Kamyshny, A., Oduro, H., & Farquhar, J. (2012). Quantification of free and metal-complexed cyanide by tetrathionate derivatization. International Journal of Environmental Analytical Chemistry, 92(13), 1506-1517.


Cite as: http://hdl.handle.net/21.11116/0000-0001-C8BF-7
Abstract
A sensitive and robust method for detection of free and metal-complexed cyanide in solutions is described. The method does not require a distillation step and is applicable for both low ionic strength and sea-water samples. The method is based on the reaction of cyanide with potassium tetrathionate followed by high-performance liquid chromatography (HPLC) separation and UV detection of formed thiocyanate.

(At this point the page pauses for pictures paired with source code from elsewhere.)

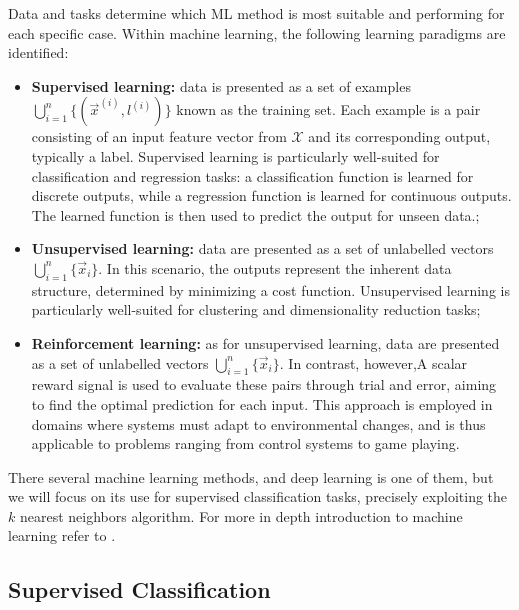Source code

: \noindent Data and tasks determine which \acs{ML} method is most suitable and performing for each specific case. Within machine learning, the following learning paradigms are identified:
\begin{itemize}
	\item \textbf{Supervised learning:} data is presented as a set of examples $\bigcup_{i=1}^n\{(\vec{x}^{(i)}, l^{(i)})\}$ known as the training set. Each example is a pair consisting of an input feature vector from $\mathcal{X}$ and its corresponding output, typically a label. Supervised learning is particularly well-suited for classification and regression tasks: a classification function is learned for discrete outputs, while a regression function is learned for continuous outputs. The learned function is then used to predict the output for unseen data.;
	\item \textbf{Unsupervised learning:} data are presented as a set of unlabelled vectors $\bigcup_{i=1}^n\{\vec{x}_i\}$. In this scenario, the outputs represent the inherent data structure, determined by minimizing a cost function. Unsupervised learning is particularly well-suited for clustering and dimensionality reduction tasks;
	\item \textbf{Reinforcement learning:} as for unsupervised learning, data are presented as a set of unlabelled vectors $\bigcup_{i=1}^n\{\vec{x}_i\}$. In contrast, however,A scalar reward signal is used to evaluate these pairs through trial and error, aiming to find the optimal prediction for each input. This approach is employed in domains where systems must adapt to environmental changes, and is thus applicable to problems ranging from control systems to game playing.
\end{itemize}

There several machine learning methods, and deep learning is one of them, but we will focus on its use for supervised classification tasks, precisely exploiting the $k$ nearest neighbors algorithm. For more in depth introduction to machine learning refer to \cite{alpaydin2020introduction}.

\subsection{Supervised Classification}
\label{subsec:supervised-class}

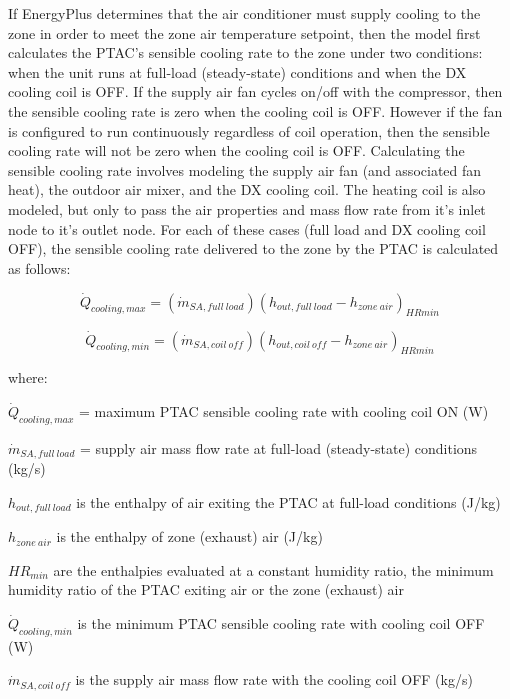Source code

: If EnergyPlus determines that the air conditioner must supply cooling to the zone in order to meet the zone air temperature setpoint, then the model first calculates the PTAC's sensible cooling rate to the zone under two conditions: when the unit runs at full-load (steady-state) conditions and when the DX cooling coil is OFF. If the supply air fan cycles on/off with the compressor, then the sensible cooling rate is zero when the cooling coil is OFF. However if the fan is configured to run continuously regardless of coil operation, then the sensible cooling rate will not be zero when the cooling coil is OFF. Calculating the sensible cooling rate involves modeling the supply air fan (and associated fan heat), the outdoor air mixer, and the DX cooling coil. The heating coil is also modeled, but only to pass the air properties and mass flow rate from it's inlet node to it's outlet node. For each of these cases (full load and DX cooling coil OFF), the sensible cooling rate delivered to the zone by the PTAC is calculated as follows:

\begin{equation}
  \dot{Q}_{cooling,max} = \left( \dot{m}_{SA,full~load} \right) \left( h_{out,full~load} - h_{zone~air} \right)_{HRmin}
\end{equation}

\begin{equation}
  \dot{Q}_{cooling,min} = \left( \dot{m}_{SA,coil~off} \right) \left( h_{out,coil~off} - h_{zone~air} \right)_{HRmin}
\end{equation}

where:

\(\dot{Q}_{cooling,max}\) = maximum PTAC sensible cooling rate with cooling coil ON (W)

\(\dot{m}_{SA,full~load}\) = supply air mass flow rate at full-load (steady-state) conditions (kg/s)

\(h_{out,full~load}\) is the enthalpy of air exiting the PTAC at full-load conditions (J/kg)

\(h_{zone~air}\) is the enthalpy of zone (exhaust) air (J/kg)

\(HR_{min}\) are the enthalpies evaluated at a constant humidity ratio, the minimum humidity ratio of the PTAC exiting air or the zone (exhaust) air

\(\dot{Q}_{cooling,min}\) is the minimum PTAC sensible cooling rate with cooling coil OFF (W)

\(\dot{m}_{SA,coil~off}\) is the supply air mass flow rate with the cooling coil OFF (kg/s)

The detection limit of the method is 250 nmol L−1 cyanide (6.5 µg L−1 CN−) without a pre-concentration step. Storage for three days does not significantly change the results. The sum of free and weak metal-complexed cyanide can be measured by tetrathionate derivatization at a pH of 10. The sum of free, weak metal-complexed cyanide, iron(II) and iron(III)-complexed cyanides may be measured by tetrathionate derivatization at pH 4.4. Derivatization requires heating to 90°C for 20 min at pH = 10 and for 12 h at pH = 4.4. Weighted mean recoveries for free, iron(II), iron(III), nickel(II), silver(I), Cd(II) and Zn(II) complexed cyanide were in the range of 87 to 112% and weighted standard deviations were in the range of 1.7 to 10.0%. The method is not applicable for cyanide complexes of gold and cobalt. We illustrate an application of cyanide quantification using pore-waters from the Delaware Great Marsh.